Une Cour d'Appel qui invite un avocat à la compléter doit impérativement constater, dans son arrêt, que cet avocat relève bien de sa mouvance, c'est-à-dire qu'il appartient bien au Barreau de Cour.
Les arrêts de la Cour de Cassation sont nombreux :
- Arrêt du 5 février 1970 BUL. Crim. N° 54, page 128
- Arrêt du 21 avril 1964, Bul.Crim. N° 118, page 263
- Arrêt du 11 juin 1980, Bul.Crim. N°188, page 487.
En ce qui concerne le Barreau d'AIX-EN-PROVENCE notamment, la Cour de Cassation a eu l'occasion de se prononcer dans un arrêt du 3 juin 1991 (Gazette du Palais du 26 septembre 1991).
Dans cet arrêt la Cour de Cassation relève que Me MAZELLA DI BOSCO, avocat le plus ancien à la barre, avait été appelé à compléter une Chambre de la Cour d'Appel d'AIX, en remplacement d'un conseiller légalement empêché.
Or dans l'arrêt rendu par elle, la Cour d'Appel avait omis de préciser que Me MAZELLA DI BOSCO était avocat du Barreau siégeant auprès de la Cour d'Appel.
" Qu'il ne résulte pas, dit la Cour de Cassation, de l'arrêt attaqué qui se borne à indiquer que Me MAZELLA DI BOSCO était l'avocat le plus ancien à la barre, que ce dernier appartenait au Barreau d'AIX-EN-PROVENCE ; qu'ainsi "l'arrêt ne renferme pas la preuve de la composition légale de la juridiction dont il émane."
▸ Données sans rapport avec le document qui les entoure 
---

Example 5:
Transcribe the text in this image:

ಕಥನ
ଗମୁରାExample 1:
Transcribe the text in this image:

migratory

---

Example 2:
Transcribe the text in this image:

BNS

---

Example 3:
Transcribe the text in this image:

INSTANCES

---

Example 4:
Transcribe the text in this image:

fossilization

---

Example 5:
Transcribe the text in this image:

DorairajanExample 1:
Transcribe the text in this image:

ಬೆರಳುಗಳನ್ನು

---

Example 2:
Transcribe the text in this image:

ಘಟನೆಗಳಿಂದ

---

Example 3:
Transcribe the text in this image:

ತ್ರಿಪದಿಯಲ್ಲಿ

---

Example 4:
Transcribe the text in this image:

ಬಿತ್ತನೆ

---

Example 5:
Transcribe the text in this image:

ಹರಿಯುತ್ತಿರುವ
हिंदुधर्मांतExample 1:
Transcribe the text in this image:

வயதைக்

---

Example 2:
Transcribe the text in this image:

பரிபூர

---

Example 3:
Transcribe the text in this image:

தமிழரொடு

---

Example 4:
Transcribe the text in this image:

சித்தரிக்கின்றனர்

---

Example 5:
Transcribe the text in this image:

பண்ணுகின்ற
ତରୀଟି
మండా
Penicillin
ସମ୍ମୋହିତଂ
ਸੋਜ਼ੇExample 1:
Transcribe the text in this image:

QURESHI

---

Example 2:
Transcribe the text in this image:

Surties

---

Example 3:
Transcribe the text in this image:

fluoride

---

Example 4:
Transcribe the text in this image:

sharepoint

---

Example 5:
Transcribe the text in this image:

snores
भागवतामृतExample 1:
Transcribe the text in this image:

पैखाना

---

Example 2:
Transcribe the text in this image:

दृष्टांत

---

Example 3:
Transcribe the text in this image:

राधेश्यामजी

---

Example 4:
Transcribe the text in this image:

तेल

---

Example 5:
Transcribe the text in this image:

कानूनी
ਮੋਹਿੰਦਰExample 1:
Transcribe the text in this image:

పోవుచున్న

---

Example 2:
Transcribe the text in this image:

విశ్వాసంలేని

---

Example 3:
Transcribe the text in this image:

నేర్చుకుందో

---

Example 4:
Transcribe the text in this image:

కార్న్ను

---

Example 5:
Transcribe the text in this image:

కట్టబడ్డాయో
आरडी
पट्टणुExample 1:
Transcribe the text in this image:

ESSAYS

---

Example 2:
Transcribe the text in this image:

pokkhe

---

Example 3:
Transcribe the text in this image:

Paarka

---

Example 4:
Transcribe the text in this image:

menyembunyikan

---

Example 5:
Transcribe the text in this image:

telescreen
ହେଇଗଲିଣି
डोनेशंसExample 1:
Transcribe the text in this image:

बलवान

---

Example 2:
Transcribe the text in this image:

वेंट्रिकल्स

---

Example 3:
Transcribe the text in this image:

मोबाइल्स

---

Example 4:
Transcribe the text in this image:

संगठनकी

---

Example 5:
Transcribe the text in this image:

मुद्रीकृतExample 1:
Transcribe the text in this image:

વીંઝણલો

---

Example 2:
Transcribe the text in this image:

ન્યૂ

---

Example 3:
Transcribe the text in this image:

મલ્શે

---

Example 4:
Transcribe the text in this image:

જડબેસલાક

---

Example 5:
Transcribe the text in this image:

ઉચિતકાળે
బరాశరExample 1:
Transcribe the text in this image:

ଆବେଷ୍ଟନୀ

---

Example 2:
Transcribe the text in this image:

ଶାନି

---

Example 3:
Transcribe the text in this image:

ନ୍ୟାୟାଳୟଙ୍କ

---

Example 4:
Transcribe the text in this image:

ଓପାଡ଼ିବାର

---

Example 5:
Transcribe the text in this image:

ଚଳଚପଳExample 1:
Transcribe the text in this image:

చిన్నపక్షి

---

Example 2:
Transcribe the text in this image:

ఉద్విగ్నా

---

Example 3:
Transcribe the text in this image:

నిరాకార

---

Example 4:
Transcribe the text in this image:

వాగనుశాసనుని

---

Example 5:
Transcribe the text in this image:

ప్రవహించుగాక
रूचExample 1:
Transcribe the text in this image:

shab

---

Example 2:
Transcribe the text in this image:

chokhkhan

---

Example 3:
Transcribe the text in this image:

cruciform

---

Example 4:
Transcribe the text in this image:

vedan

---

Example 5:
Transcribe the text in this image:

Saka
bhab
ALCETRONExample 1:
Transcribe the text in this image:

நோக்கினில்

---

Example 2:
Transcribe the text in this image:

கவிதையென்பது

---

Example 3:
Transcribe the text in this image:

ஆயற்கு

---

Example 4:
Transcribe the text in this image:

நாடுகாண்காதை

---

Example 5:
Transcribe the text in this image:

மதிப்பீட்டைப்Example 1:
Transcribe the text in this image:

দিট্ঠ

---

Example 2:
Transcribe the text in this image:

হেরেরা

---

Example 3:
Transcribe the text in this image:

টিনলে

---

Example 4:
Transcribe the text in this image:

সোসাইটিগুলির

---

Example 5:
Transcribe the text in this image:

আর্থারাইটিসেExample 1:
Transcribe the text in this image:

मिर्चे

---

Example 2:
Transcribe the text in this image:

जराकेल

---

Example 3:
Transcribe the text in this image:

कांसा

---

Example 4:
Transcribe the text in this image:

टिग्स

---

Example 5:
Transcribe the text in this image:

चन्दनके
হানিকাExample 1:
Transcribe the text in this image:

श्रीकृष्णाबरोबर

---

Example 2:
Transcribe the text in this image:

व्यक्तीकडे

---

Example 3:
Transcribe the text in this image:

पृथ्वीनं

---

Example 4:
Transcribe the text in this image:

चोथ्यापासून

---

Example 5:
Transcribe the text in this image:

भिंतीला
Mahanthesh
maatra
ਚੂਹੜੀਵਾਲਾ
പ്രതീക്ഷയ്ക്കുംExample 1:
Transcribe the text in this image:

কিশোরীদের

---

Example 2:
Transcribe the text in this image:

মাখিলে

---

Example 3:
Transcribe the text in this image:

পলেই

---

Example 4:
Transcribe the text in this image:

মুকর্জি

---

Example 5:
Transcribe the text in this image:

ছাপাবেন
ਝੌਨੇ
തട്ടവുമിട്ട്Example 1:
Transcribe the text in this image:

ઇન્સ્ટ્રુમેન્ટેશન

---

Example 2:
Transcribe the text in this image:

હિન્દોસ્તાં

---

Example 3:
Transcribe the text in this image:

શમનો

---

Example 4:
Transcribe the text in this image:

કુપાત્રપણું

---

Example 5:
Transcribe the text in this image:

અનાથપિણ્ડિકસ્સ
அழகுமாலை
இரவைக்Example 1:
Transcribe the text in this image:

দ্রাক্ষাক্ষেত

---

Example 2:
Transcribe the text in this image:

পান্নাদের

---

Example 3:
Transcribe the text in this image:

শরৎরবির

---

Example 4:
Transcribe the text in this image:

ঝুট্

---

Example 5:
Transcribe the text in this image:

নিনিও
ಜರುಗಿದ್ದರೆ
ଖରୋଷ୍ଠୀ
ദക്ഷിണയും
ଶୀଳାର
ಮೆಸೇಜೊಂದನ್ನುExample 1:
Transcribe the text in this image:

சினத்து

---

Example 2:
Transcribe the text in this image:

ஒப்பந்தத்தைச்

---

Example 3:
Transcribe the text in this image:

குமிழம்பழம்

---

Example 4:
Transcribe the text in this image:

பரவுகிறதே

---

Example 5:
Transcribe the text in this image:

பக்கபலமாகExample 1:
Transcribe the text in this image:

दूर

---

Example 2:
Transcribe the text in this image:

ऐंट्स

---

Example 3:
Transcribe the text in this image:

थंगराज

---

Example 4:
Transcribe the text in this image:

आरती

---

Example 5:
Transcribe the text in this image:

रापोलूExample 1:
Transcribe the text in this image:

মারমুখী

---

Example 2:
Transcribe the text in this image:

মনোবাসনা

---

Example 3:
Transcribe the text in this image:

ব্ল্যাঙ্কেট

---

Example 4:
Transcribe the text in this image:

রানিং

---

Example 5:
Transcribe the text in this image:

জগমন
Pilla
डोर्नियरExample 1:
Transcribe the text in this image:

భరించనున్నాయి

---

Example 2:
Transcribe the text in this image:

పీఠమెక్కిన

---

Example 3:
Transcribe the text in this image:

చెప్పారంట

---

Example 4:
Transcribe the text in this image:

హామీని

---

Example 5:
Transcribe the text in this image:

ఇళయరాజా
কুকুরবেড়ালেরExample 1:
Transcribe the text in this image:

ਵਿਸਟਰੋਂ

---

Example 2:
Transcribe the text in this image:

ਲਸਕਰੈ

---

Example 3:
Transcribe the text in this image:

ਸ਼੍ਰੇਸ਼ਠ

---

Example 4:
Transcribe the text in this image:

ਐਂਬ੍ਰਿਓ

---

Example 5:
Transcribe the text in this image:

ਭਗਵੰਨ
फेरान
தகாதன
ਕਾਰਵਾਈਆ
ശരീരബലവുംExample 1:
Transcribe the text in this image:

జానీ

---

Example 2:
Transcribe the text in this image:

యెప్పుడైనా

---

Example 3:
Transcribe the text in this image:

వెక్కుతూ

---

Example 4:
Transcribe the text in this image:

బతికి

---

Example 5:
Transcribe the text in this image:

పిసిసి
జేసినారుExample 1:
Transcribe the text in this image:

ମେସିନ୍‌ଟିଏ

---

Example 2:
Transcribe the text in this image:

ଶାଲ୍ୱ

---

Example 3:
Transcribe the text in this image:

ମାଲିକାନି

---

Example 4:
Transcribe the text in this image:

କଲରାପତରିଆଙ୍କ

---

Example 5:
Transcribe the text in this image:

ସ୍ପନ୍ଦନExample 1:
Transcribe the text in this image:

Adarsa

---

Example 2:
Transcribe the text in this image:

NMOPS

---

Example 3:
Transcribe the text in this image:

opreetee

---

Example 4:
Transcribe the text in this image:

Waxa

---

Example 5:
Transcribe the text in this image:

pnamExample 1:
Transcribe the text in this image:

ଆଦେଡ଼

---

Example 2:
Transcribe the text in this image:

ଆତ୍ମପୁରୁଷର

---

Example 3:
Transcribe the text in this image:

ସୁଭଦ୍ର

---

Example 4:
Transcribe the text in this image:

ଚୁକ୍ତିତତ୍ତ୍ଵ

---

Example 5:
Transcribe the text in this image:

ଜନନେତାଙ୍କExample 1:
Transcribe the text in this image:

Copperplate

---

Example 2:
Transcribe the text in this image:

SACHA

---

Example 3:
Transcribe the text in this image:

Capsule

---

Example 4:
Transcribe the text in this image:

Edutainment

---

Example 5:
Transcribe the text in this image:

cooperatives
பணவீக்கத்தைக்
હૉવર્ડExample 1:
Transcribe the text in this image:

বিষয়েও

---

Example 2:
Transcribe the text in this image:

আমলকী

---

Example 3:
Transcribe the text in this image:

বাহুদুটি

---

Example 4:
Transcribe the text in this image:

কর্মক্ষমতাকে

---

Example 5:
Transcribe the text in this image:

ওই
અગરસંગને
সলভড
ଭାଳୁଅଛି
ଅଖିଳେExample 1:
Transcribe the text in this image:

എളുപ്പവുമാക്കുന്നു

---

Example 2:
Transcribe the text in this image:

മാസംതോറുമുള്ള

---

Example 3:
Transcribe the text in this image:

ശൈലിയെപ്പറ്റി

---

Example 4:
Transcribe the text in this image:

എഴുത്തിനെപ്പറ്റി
L'arrêt qu'avait rendu la Cour de Cassation le 5 février 1970 soulignait déjà, en d'autres termes, que
" seul un avocat faisant partie du barreau institué auprès de la juridiction qui statue a qualité pour siéger ".
C'est bien là reconnaître qu'il existe un barreau de Cour et que les avocats qui en sont membres sont bien des avocats attachés à la Cour, ce qui leur confère une qualité et un privilège que n'ont pas et ne peuvent avoir les avocats de tout autre barreau se trouverait-il dans le ressort (et non pas au siège) de la Cour.
Membres d'un barreau institué auprès d'une Cour d'Appel, les avocats qui ont, de tous temps, porté le titre d'AVOCAT A LA COUR sont fondés à le garder non seulement en vertu d'une longue tradition mais également en vertu de la loi et de la jurisprudence.
C'est à tort par contre et il y aurait bien alors usurpation de titre que certains avocats qui appartiennent à des barreaux institués auprès de Tribunaux de Grande Instance et non du Barreau de la Cour, s'autorisent à porter le titre d'AVOCAT A LA COUR, au prétexte que leur barreau se trouverait aussi dans le ressort de la Cour.
C'est à l'encontre de ces avocats que les Bâtonniers et les Conseils de l'Ordre devraient manifester leur vigilance.